Investigation reveals that this is genuine Air Canada recruitment mail. Why do I feel like they want me to stuff envelopes or be in their internet porn movie? Has Air Canada outdone WestJet in the "make your recruiting e-mail look like spam" sweepstakes? The only thing missing is a request to send money to a box office in Nigeria.

5 comments:

Aviatrix said...

No, the cryptic links lead to a login screen, asking for said ID and password. Investigation showed that the domain belonged to the company that is given on Air Canada's own website as the engine behind their resume software.

All the more reason to strive to become more than a number.

Anonymous said...

Did they actually say "desactivate"? Is that a word? This sure looks like spam to me. Of course, lately I've gotten spam that has looked pretty real. It is getting harder to tell the difference, with real email and spam converging.

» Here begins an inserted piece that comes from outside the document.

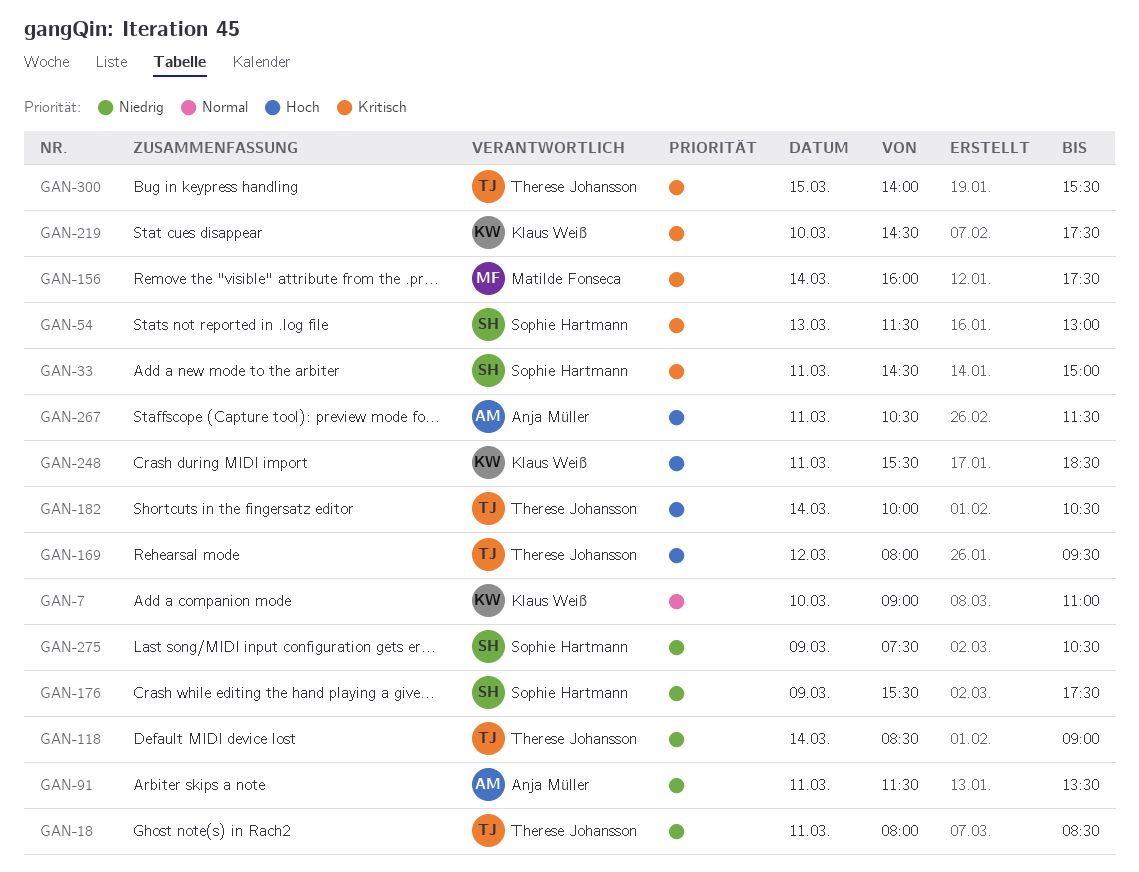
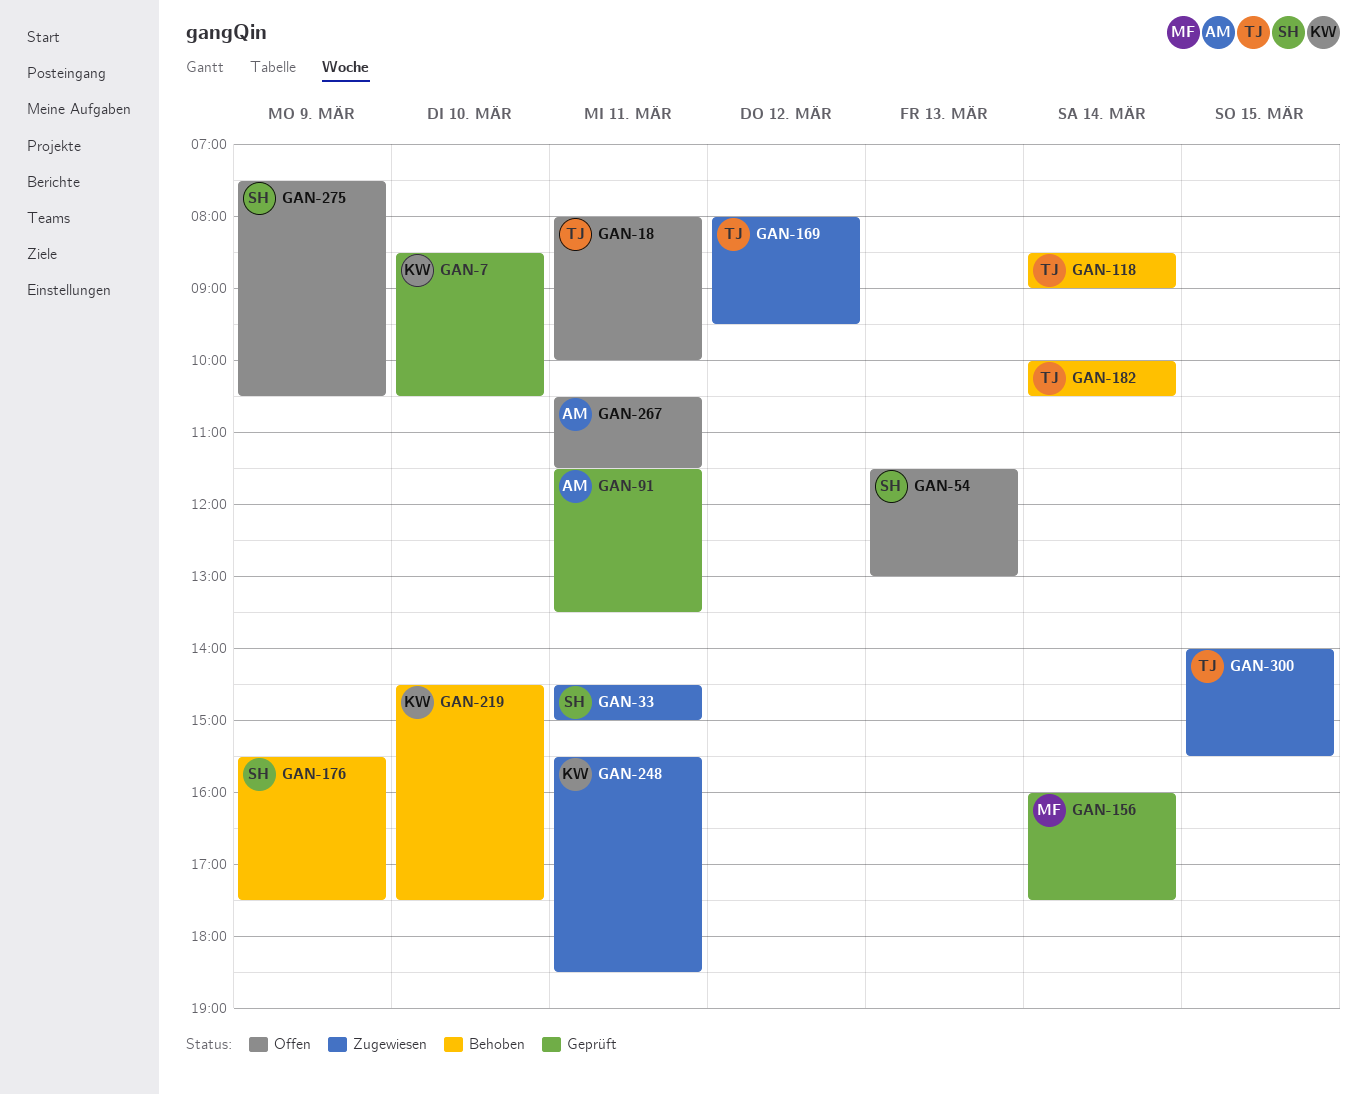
GAN-7, begins: 09:00 -> 08:30
GAN-7, ends: 11:00 -> 10:30
GAN-18, ends: 08:30 -> 10:00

Perhaps they are looking for the really careful pilots who check everything out and realize that it is not spam, so they act on it. Of course, they'd also get the ones that are dumb enought to act on any email that comes along. ;)

Aviatrix said...

"Desactivate" was actually one of my first clues that it might be real. That typo is characteristic of a bilingual (French-English) speaker momentarily confusing deactivate with désactiver. Someone working for or with Air Canada is more likely to be bilingual than a random spammer.

Apparently that is part of the reason why Nigerian spammers use such poor English. They are trying to make you think "this guy is uneducated. I could pull a fast one on him."

Anonymous said...

That Nigerian reference is chillingly close to the truth, Aviatrix - are you aware of the state of the pilot hiring market in the UK? If you apply to Easyjet's semi-sponsored ab initio pilot training scheme they expect you, the applicant, to pay GBP 140 for their assessment tests. Even appropriately type-rated pilots have to put up a GBP 6,000 bond to cover their mandatory "refresher" training in case they leave within a year, and I've heard (don't know if this is still the case) of pilot applicants being required to pay for their sim assessments with at least one of the other UK budgets, too.

Cassaundra said...

Hello Aviatrix,
I must say that I am rather computer-stupid, and do not understand much more than click and pick.I would, however, be quite annoyed by such a transmission and try to get to the bottom of it.As a fellow pro-pilot, i understand your journey.
We are all on alittle adventure, and few would understand it unless they also were on the same one.